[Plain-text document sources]
>>>

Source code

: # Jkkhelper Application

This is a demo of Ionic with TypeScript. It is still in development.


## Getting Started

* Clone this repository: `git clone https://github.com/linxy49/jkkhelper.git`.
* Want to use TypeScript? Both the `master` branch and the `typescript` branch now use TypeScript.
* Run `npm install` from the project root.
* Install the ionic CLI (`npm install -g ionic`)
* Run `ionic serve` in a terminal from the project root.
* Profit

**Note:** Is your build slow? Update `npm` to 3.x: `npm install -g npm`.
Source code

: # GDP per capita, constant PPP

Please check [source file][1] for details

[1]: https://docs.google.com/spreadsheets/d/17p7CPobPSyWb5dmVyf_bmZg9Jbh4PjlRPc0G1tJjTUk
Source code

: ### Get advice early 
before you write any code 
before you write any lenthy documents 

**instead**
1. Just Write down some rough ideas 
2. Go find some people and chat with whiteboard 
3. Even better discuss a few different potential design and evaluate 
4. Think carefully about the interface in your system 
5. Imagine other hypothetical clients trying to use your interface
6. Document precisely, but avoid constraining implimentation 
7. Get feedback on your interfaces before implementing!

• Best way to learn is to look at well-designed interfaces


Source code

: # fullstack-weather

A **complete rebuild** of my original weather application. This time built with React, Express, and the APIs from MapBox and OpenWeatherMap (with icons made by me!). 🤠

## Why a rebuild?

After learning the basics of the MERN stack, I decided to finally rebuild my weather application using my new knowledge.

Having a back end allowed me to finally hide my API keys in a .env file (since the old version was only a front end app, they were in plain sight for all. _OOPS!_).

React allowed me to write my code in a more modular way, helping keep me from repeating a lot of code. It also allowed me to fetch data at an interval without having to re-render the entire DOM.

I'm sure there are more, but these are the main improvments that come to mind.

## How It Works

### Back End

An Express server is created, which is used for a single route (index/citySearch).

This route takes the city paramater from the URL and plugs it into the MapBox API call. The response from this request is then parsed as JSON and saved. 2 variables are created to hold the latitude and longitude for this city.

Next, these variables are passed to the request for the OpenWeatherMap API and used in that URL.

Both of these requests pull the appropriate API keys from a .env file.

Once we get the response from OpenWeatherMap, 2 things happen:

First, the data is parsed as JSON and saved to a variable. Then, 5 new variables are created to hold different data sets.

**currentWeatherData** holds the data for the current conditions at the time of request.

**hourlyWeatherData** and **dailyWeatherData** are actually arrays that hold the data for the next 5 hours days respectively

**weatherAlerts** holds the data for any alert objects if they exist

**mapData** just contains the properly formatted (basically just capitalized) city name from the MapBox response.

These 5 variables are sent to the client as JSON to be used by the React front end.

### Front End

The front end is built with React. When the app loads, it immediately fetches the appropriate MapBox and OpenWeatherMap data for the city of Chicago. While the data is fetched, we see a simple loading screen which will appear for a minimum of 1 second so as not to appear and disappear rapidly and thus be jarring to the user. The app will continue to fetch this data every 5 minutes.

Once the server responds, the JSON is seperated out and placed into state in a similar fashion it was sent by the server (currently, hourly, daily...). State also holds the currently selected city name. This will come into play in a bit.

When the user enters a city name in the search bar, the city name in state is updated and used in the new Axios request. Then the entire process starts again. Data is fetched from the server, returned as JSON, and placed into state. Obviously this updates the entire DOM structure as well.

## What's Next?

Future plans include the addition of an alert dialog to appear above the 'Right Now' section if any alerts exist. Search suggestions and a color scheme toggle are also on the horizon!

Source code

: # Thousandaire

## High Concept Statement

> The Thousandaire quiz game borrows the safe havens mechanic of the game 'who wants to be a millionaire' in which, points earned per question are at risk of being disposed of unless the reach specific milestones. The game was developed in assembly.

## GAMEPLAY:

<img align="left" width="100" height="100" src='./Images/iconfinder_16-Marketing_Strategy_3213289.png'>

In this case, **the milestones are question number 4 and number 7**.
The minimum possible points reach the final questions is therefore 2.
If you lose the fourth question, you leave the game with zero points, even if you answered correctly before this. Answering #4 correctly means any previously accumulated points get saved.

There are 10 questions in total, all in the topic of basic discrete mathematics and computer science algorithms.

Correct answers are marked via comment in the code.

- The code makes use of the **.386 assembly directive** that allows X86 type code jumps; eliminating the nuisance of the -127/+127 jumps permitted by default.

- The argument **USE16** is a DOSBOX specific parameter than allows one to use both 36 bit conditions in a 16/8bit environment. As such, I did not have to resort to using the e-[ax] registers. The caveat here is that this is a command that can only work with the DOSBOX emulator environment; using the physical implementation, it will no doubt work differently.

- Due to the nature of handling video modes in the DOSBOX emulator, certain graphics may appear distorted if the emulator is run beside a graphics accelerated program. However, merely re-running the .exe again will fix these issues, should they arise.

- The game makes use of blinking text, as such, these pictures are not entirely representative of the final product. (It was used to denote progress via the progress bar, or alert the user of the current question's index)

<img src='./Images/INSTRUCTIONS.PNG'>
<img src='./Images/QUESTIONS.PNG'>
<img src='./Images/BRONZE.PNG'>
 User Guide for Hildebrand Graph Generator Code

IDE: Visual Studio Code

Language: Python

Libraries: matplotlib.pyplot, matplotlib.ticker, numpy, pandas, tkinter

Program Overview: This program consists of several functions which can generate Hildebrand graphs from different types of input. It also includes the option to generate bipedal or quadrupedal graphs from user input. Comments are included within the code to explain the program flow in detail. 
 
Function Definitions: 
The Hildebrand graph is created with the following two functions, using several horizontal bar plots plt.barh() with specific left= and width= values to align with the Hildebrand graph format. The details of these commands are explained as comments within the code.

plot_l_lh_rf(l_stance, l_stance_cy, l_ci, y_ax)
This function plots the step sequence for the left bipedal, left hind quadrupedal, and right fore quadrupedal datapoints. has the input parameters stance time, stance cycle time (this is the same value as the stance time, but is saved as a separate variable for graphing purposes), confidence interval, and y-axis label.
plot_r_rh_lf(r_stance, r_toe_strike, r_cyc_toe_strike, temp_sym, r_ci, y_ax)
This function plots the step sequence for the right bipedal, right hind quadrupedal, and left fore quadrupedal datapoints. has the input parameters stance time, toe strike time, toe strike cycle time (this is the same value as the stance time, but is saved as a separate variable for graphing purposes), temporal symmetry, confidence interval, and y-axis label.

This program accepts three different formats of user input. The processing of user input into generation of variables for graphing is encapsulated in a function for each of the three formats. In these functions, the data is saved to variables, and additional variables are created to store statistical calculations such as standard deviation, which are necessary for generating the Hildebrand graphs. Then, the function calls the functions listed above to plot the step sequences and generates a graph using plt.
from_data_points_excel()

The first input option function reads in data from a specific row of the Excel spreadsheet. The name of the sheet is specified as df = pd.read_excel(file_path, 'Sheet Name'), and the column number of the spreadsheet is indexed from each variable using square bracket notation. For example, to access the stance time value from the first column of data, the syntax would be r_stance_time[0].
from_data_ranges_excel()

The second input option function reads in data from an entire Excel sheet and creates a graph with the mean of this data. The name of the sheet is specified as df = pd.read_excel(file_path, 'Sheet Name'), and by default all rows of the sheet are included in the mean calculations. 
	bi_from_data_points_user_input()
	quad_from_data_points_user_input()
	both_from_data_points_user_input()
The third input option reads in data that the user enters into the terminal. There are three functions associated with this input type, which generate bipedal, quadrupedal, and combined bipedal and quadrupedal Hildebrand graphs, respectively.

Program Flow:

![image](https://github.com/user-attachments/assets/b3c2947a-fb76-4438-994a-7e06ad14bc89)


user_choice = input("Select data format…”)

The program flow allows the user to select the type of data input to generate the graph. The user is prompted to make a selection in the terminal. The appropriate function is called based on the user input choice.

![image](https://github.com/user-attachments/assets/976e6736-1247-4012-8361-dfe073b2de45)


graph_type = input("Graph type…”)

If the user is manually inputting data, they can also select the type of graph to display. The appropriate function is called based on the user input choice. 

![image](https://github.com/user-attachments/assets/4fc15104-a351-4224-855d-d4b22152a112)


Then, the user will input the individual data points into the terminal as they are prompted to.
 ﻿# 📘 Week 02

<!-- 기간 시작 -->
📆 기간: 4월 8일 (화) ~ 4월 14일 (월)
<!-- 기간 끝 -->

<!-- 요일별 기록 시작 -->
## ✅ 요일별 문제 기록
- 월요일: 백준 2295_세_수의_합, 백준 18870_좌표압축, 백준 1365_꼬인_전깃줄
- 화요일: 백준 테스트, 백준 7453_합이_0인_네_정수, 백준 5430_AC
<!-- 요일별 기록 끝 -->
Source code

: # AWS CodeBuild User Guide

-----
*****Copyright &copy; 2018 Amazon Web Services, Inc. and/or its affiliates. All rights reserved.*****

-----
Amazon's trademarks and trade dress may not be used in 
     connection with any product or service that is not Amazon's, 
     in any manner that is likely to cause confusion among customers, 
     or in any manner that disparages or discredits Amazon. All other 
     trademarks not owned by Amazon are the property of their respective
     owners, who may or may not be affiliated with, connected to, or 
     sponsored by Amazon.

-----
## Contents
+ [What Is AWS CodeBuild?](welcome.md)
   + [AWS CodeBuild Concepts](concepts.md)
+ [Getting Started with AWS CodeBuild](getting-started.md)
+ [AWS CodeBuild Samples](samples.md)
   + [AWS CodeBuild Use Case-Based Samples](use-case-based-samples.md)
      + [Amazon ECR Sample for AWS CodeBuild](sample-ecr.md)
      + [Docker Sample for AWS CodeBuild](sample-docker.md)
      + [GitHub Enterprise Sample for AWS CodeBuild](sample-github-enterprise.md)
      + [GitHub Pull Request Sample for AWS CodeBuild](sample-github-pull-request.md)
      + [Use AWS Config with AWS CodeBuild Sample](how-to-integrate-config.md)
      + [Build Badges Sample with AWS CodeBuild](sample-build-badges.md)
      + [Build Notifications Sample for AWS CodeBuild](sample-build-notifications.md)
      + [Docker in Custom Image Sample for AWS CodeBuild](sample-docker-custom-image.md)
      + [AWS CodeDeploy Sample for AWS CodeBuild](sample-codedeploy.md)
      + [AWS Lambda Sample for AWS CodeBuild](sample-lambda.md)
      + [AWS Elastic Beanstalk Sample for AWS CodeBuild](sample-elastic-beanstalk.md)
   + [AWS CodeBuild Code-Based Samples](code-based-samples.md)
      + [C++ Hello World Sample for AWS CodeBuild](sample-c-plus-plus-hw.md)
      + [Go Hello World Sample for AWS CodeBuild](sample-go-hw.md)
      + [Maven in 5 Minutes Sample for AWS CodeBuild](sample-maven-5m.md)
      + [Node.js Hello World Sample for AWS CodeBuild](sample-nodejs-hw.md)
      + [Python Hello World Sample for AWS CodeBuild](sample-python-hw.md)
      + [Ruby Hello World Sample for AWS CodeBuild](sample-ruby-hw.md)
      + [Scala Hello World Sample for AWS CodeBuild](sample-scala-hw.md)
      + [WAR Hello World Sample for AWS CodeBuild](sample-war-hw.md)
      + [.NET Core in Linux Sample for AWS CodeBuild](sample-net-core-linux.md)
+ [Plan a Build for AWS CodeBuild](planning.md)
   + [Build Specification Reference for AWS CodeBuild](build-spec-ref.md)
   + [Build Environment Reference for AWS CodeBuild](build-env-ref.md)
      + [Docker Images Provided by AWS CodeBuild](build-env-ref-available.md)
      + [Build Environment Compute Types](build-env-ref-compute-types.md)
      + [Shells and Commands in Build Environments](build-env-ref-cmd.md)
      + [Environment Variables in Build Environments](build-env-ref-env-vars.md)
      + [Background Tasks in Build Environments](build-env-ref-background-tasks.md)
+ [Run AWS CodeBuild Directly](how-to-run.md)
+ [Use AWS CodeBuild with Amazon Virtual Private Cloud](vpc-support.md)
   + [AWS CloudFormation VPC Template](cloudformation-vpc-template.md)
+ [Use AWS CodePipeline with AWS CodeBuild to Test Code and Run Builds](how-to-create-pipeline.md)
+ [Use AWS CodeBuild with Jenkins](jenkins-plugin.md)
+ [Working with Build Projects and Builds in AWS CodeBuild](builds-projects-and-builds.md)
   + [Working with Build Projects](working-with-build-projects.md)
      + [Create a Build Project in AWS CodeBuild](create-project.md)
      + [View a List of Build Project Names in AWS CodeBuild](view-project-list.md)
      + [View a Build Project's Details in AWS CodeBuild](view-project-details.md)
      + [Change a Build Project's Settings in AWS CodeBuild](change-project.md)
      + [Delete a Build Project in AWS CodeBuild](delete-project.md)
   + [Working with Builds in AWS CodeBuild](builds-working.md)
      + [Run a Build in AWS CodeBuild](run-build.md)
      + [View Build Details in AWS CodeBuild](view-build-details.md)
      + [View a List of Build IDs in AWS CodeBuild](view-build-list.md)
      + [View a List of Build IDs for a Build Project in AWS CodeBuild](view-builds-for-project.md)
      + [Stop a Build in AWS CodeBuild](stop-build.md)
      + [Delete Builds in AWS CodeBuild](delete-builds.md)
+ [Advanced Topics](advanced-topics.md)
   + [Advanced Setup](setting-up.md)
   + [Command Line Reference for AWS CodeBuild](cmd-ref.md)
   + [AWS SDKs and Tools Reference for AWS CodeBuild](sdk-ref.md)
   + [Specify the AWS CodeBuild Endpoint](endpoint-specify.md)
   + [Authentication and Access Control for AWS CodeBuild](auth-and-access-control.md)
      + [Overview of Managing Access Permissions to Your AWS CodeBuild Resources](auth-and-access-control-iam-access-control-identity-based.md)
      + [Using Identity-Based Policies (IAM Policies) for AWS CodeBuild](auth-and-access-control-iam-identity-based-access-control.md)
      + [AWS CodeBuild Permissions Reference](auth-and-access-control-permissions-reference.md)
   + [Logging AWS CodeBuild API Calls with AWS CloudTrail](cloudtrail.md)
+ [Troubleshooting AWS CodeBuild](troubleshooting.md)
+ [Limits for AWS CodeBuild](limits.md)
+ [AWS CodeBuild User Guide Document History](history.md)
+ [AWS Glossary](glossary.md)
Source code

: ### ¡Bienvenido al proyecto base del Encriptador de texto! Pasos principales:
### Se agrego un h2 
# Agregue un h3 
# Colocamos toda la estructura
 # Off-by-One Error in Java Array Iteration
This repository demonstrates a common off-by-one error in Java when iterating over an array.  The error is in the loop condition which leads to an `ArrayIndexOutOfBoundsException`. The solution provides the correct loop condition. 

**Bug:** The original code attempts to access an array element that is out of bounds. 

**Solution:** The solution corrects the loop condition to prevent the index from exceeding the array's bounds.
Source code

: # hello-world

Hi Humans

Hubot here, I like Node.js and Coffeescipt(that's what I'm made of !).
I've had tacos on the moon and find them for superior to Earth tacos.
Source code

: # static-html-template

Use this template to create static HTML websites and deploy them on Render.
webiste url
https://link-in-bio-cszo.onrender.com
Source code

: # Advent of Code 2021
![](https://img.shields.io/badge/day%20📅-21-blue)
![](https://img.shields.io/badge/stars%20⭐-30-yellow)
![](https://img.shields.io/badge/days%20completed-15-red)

<<<

[Exercise requirements]
From the lines above, pull out every one that contains the string "interval", matching case exactly, and copy each such line in full.

[Answer section]
React allowed me to write my code in a more modular way, helping keep me from repeating a lot of code. It also allowed me to fetch data at an interval without having to re-render the entire DOM.
This function plots the step sequence for the left bipedal, left hind quadrupedal, and right fore quadrupedal datapoints. has the input parameters stance time, stance cycle time (this is the same value as the stance time, but is saved as a separate variable for graphing purposes), confidence interval, and y-axis label.
This function plots the step sequence for the right bipedal, right hind quadrupedal, and left fore quadrupedal datapoints. has the input parameters stance time, toe strike time, toe strike cycle time (this is the same value as the stance time, but is saved as a separate variable for graphing purposes), temporal symmetry, confidence interval, and y-axis label.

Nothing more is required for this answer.